In IIS you could restrict the umbraco folder to an ip range that corresponds to your organisation.
I was thinking about writing a blog post to answer this and outline most available solutions and their pros/cons... but just a quick response would be that you can lock down the Umbraco login page in IIS by restricting access to a certain set of IP addresses (what I typically use)...
In IIS 6.0... http://www.microsoft.com/technet/prodtechnol/WindowsServer2003/Library/IIS/128d26dd-decb-42f9-8efb-30724d1a2f29.mspx?mfr=true
In IIS 7.0 (I haven't tested this tutorial, but I think it's the right one)... http://technet.microsoft.com/en-us/library/cc770819(WS.10).aspx
Hope this helps.
I've run into problems when I restrict access to the whole /umbraco directory. Things like courier need access to the /umbraco/Plugins directory. There are also some things in /umbraco/webservices that may or may not need to be available to the public. The biggest problem was that access to /umbraco/api was restricted, so none of my WebApiControllers worked.
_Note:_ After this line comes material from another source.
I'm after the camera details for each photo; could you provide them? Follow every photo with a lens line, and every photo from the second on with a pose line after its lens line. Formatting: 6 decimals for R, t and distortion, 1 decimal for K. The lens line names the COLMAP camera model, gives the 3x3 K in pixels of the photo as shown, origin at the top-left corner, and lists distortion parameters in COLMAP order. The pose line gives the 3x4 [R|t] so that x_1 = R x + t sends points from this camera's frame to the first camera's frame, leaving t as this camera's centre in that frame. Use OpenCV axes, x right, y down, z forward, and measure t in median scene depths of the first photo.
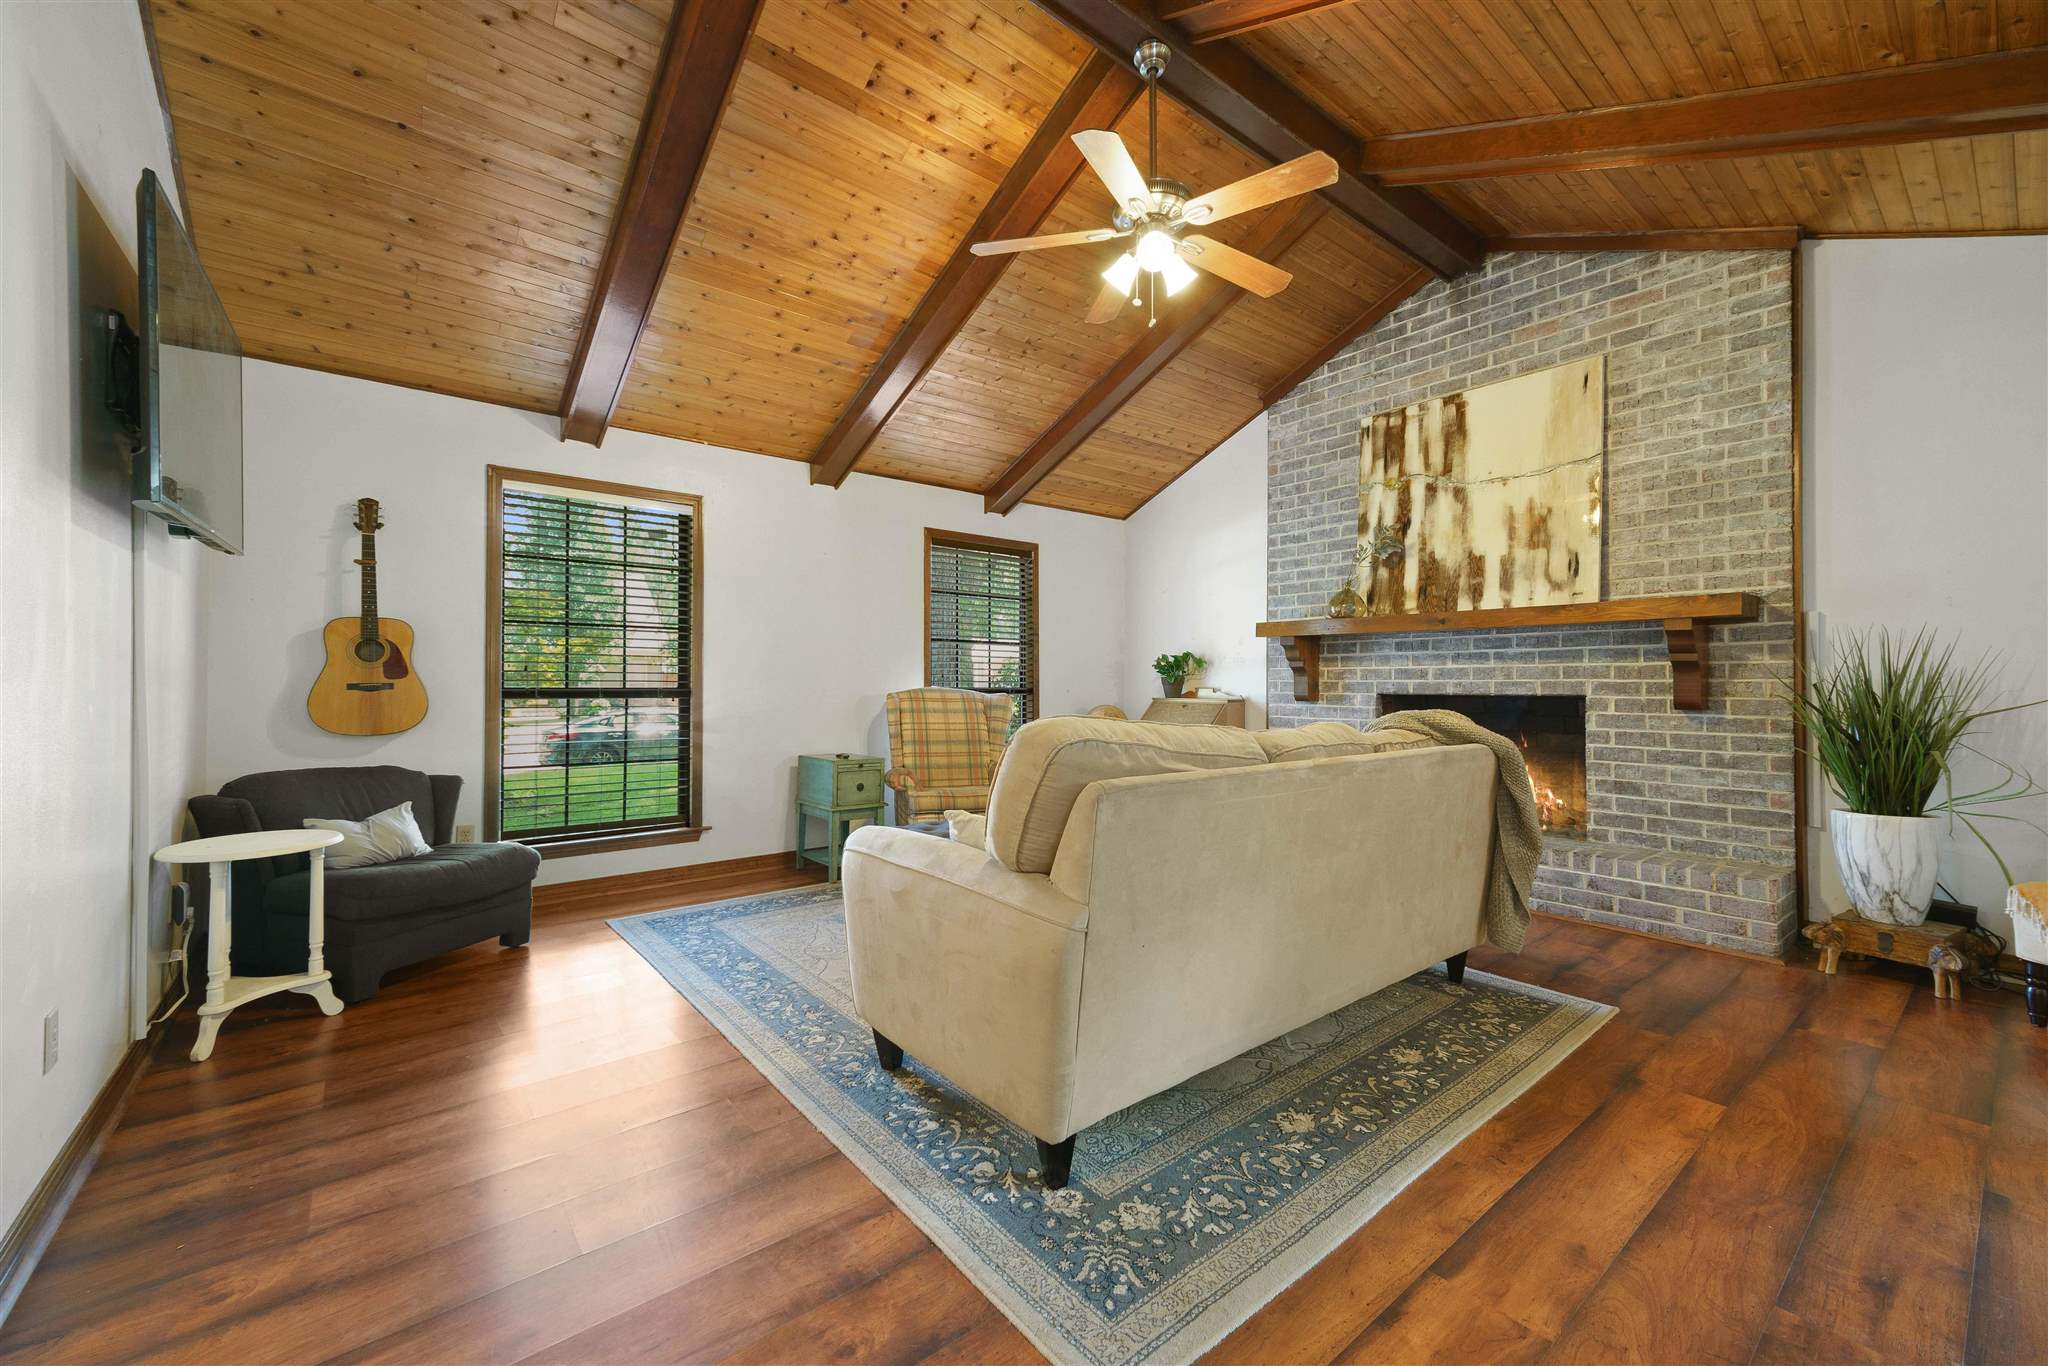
lens RADIAL K [[823.2, 0, 1025.6], [0, 823.2, 682.0], [0, 0, 1]] dist [0.019234, -0.001861]
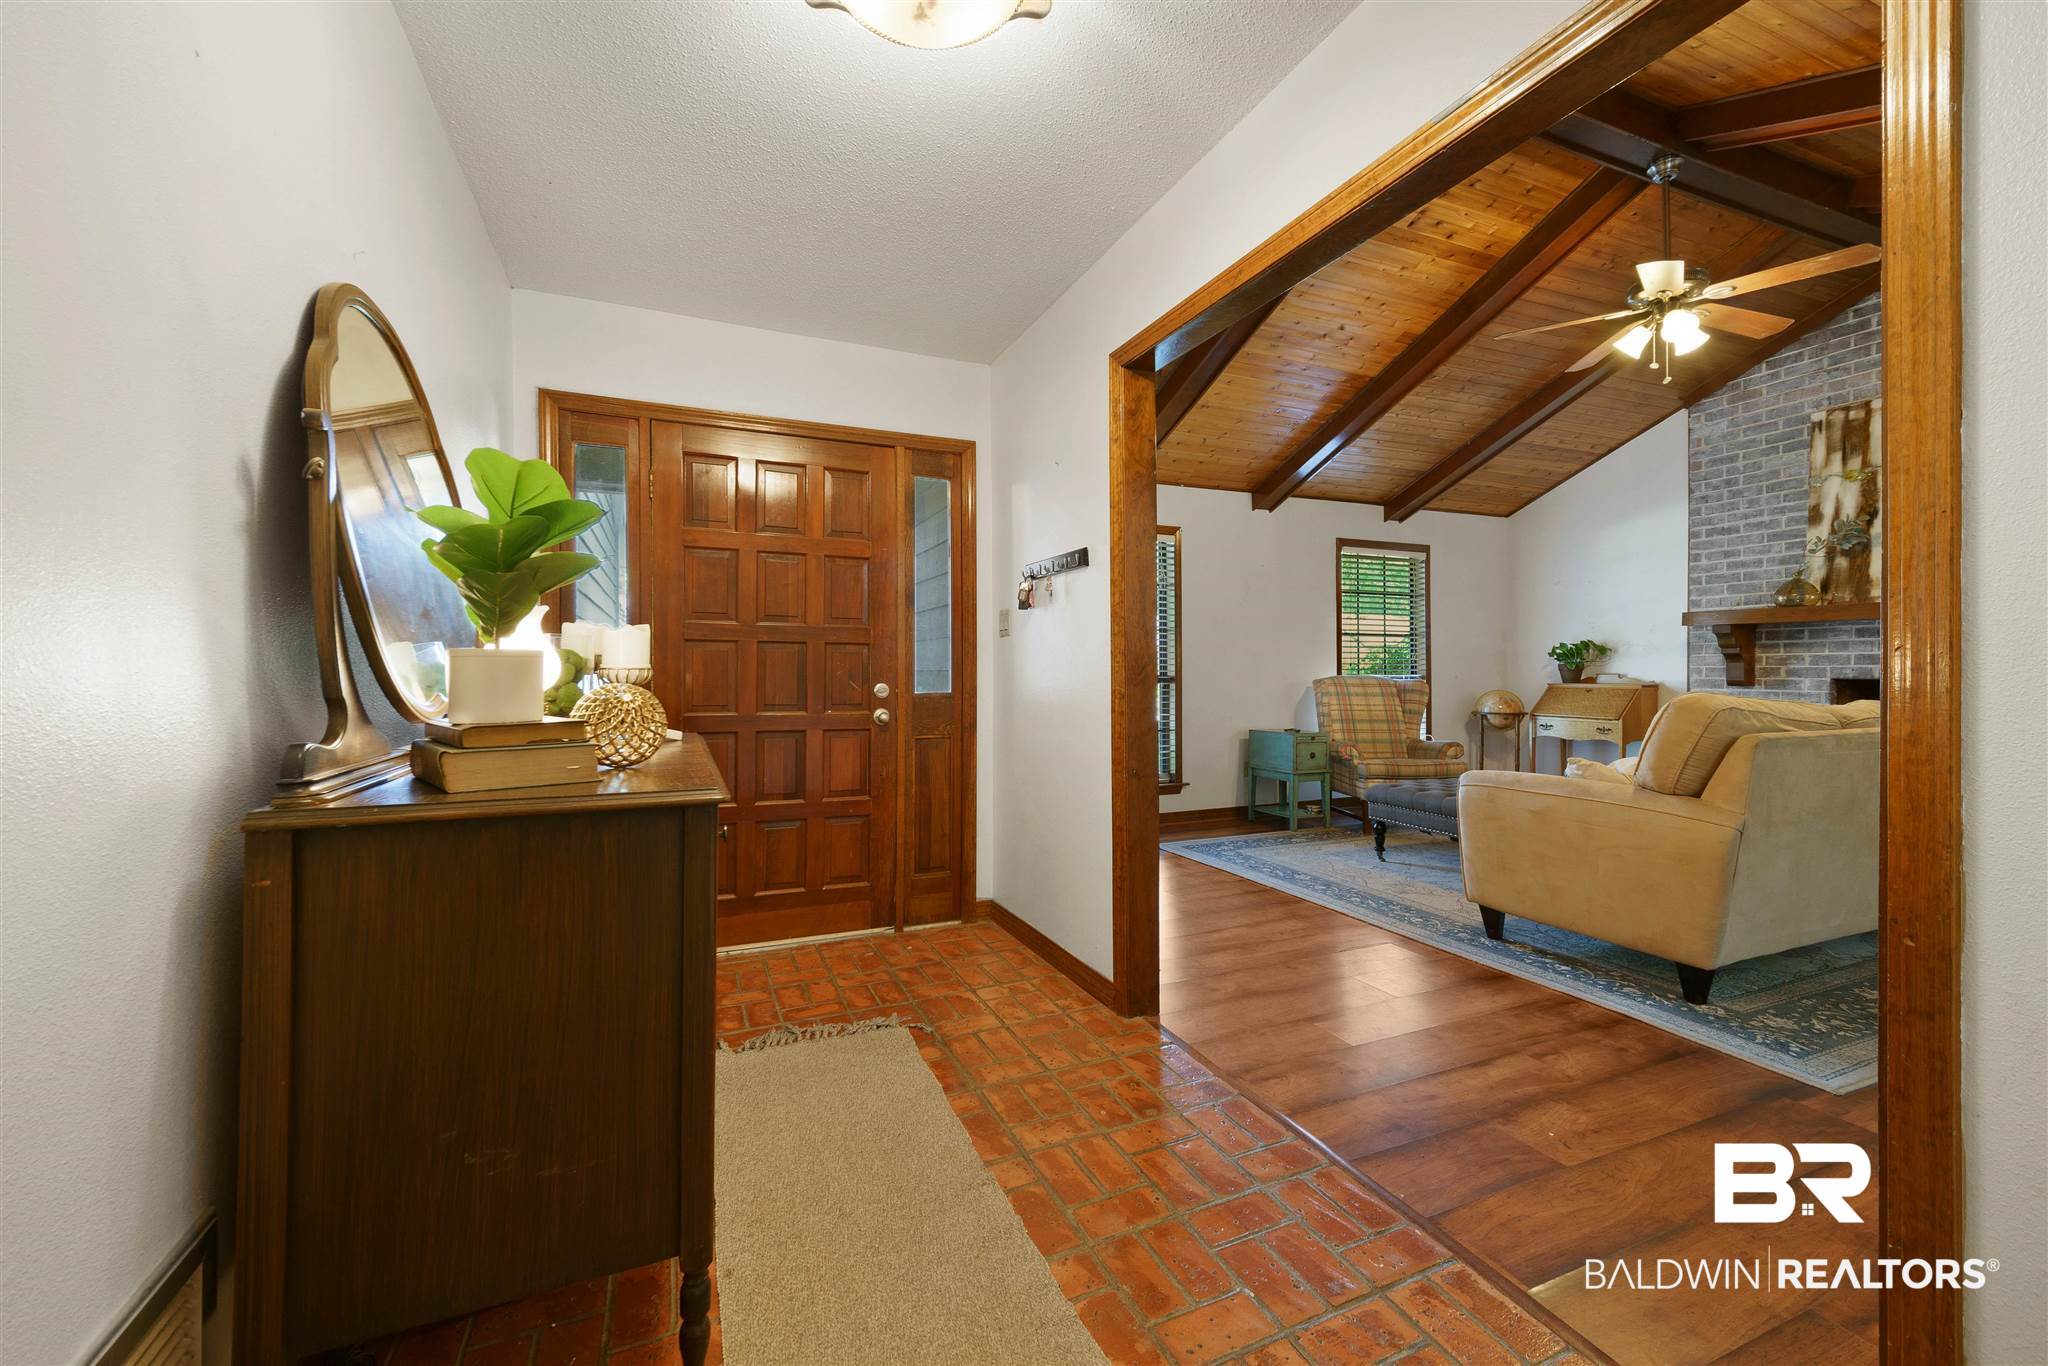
lens RADIAL K [[823.2, 0, 1018.3], [0, 823.2, 676.6], [0, 0, 1]] dist [0.019234, -0.001861]
pose [[0.961143, -0.004162, -0.276019, -0.259281], [0.006392, 0.999954, 0.007180, -0.002171], [0.275977, -0.008666, 0.961125, -0.283864]]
I wasn't able to resolve the problem with the <location> in the web.config. I kept getting 500 errors. Instead, I created an /umbraco/api directory on the file system. I went into IIS and and used the IP Address and Domain Restrictions feature to do the following:
That should resolve the problem for most people. We found that on IIS 7.5, there is some strange caching going on. IIS 7.5 will not immediately recognize the new Api directory or any of the settings you apply to it. I had to add a web.config to the Api directory. That caused IIS to realize that Api actually existed and that it should pay attention to it. After that, I was able to make sure the IP Address and Domain Restriction settings were correct. I was even able to delete the entire Api folder, and IIS still holds on to the settings for the directory that no longer exists. I don't know if the cache will be purged later, so I left the Api directory, but deleted the web.config from it.